* Text segment
|---|

While the project makes simple business sense, it nevertheless reflects a certain change of direction for LafargeHolcim in that it considered options not previously taken into account. The innovation involved the concept of natural capital – the ecosystems underlying business natural resource use. The company is one of 80 members of the Natural Capital Coalition (NCC), a diverse consortium influencing the creation of the Natural Capital Protocol, a management tool. 
 
Its aim is to use natural capital awareness to help guide decisions and assess environmental risk. This is rather more proactive than monitoring the environment around the site once a plant is built. It means considering the activities and value of land, water and plants, as well as the ecosystems they embody, in order to improve a company’s notion of risk. “Most businesses have some idea of where they make an environmental impact but very few have an idea of their dependencies. The Natural Capital Protocol will help them connect both, which is important,” explains Mark Gough, director of the NCC.

|---|

* Record set
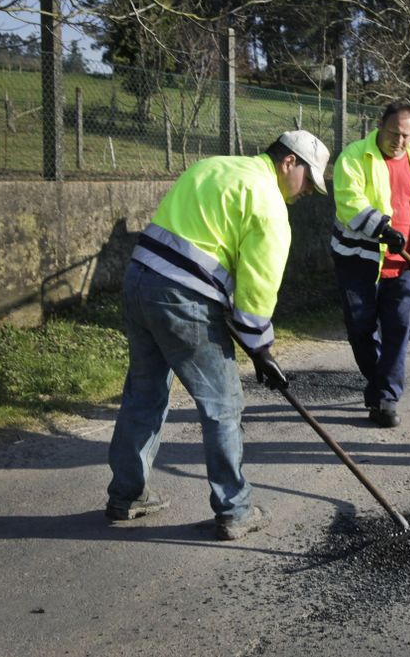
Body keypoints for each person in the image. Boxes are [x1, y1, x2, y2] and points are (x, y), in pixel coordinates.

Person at [105, 130, 330, 540]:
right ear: (289, 163)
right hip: (181, 300)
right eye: (309, 180)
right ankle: (235, 509)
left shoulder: (214, 166)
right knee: (222, 405)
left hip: (138, 280)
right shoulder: (270, 208)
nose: (309, 192)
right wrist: (261, 350)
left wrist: (252, 340)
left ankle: (127, 494)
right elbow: (256, 293)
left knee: (144, 391)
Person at [331, 101, 410, 428]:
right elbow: (349, 202)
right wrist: (381, 228)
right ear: (379, 124)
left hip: (405, 264)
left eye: (407, 136)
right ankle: (379, 386)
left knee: (398, 328)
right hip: (358, 261)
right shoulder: (353, 157)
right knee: (360, 329)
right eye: (395, 133)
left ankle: (386, 399)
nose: (400, 142)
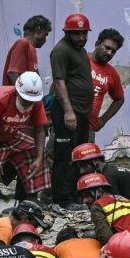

|---|

* What the task requires
Reproduce the passage about LafargeHolcim and natural capital word for word, from its first sentence to its last.

* Result
While the project makes simple business sense, it nevertheless reflects a certain change of direction for LafargeHolcim in that it considered options not previously taken into account. The innovation involved the concept of natural capital – the ecosystems underlying business natural resource use. The company is one of 80 members of the Natural Capital Coalition (NCC), a diverse consortium influencing the creation of the Natural Capital Protocol, a management tool. 
 
Its aim is to use natural capital awareness to help guide decisions and assess environmental risk. This is rather more proactive than monitoring the environment around the site once a plant is built. It means considering the activities and value of land, water and plants, as well as the ecosystems they embody, in order to improve a company’s notion of risk. “Most businesses have some idea of where they make an environmental impact but very few have an idea of their dependencies. The Natural Capital Protocol will help them connect both, which is important,” explains Mark Gough, director of the NCC.